August 26, 2008

Dad Helps Fix Up Preschool Grounds

By Journal Staff Report

Shining Stars Preschool students have more to do when they go outside thanks to the father of one of its students.

Mike Raybourn, project manager at Western Summit, donated time and materials and recruited several volunteers to help him install outdoor equipment for the Rio Rancho school's students. Western Summit is an environmental contractor that builds water and wastewater systems. Raybourn, who has a child at the school, worked with principal Suzanne Harper to design a "secret garden" for students in four planters throughout the campus. Harper wanted to create an environment where students could play at recess and teachers could have story or snack time. The total cost of the project was $2,000 and took more than 300 man hours to complete. Western Summit paid for the project and its employees donated the labor necessary to complete it. The project was started in May and completed earlier this month. The school grounds now have five concrete tables with six stools each. There is a bench and stairs leading into each planter. The tables are painted red, brown and green with matching stools.

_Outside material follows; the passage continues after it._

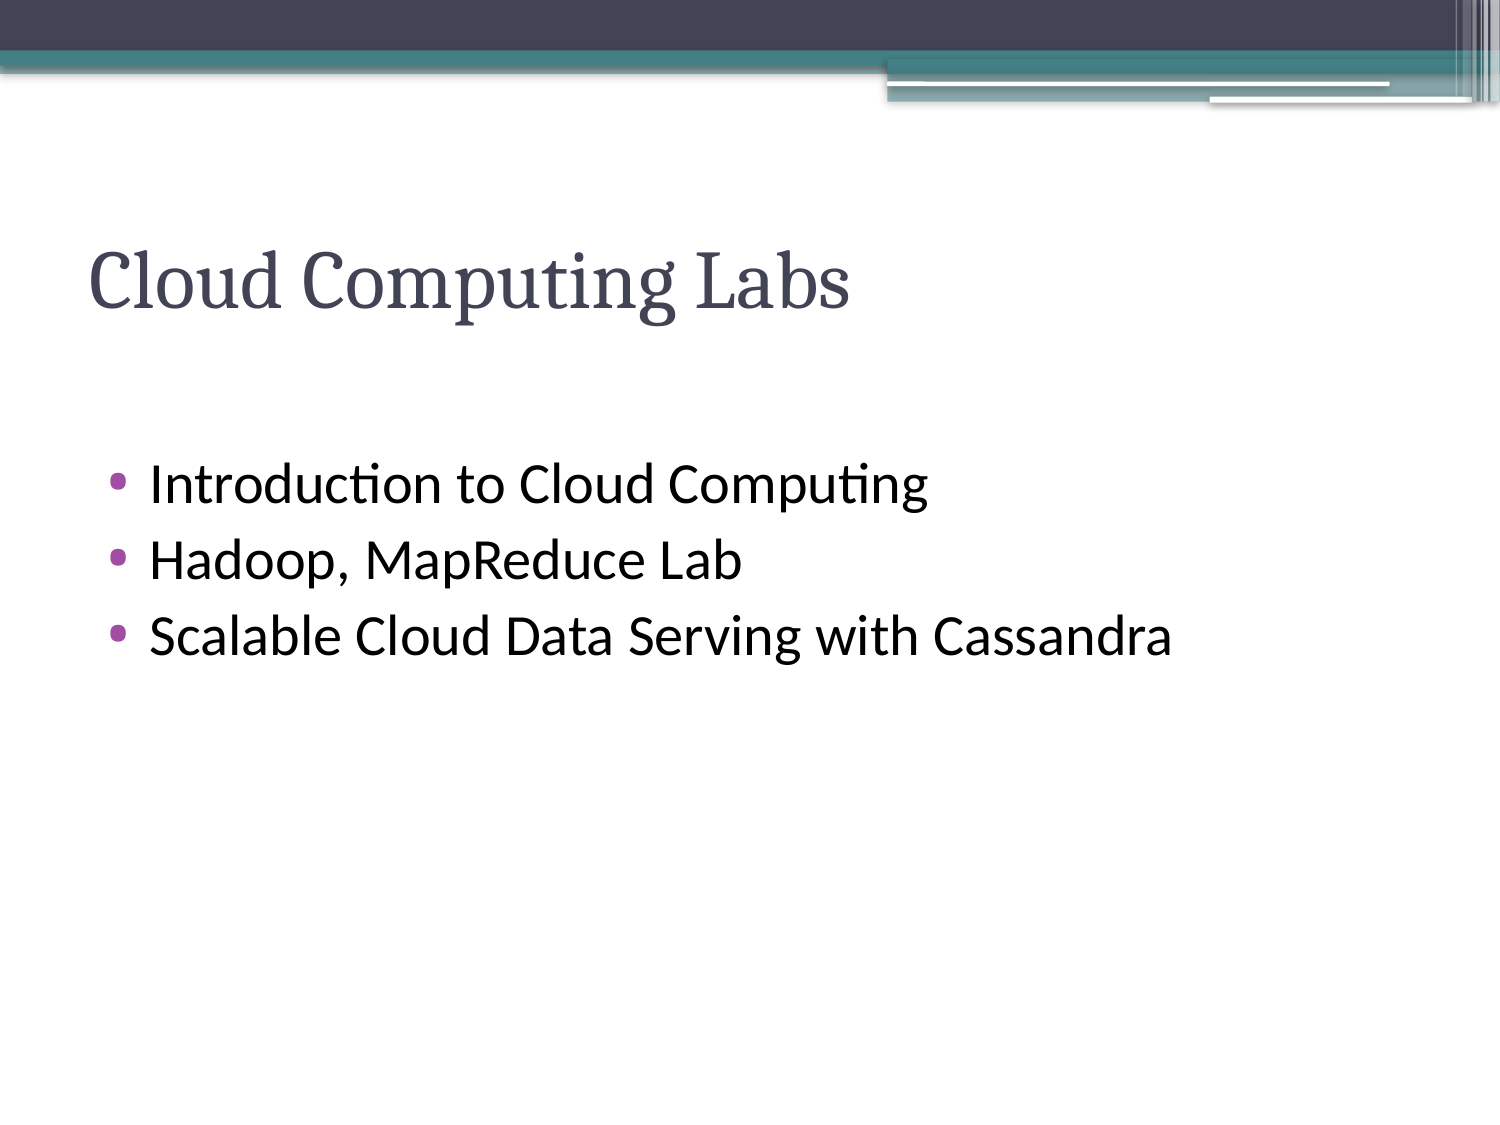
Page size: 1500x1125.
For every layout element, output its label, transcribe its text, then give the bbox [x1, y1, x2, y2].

Raybourn recruited seven coworkers to complete the project: Lester Smith, Jeremy Kellar, Justin Dreitzler, Serjio Delira, Tristan Botcher, Justin Wilson and division manager Boyd Dunham. According to a news release from the school, some of the volunteers drove more than an hour for four weekends to help the school.

"We are happy to be able to use our construction knowledge and skills to help the children at the preschool," Raybourn is quoted as saying in the release.

The company is continuing to help the school by adding traffic signs to the parking lot.

"In construction, safety is our number one priority," Raybourn said in the news release. "We are excited to extend our commitment to safety to the preschool by helping them keep the children safe." Shining Stars is a public preschool the district opened to serve special needs children in hopes that some of them will be able to enroll in regular education classrooms by the time they start kindergarten. Regular education students also attend Shinning Stars and are role models for the other students.

The school is off Northern on the old Ernest Stapleton Elementary campus.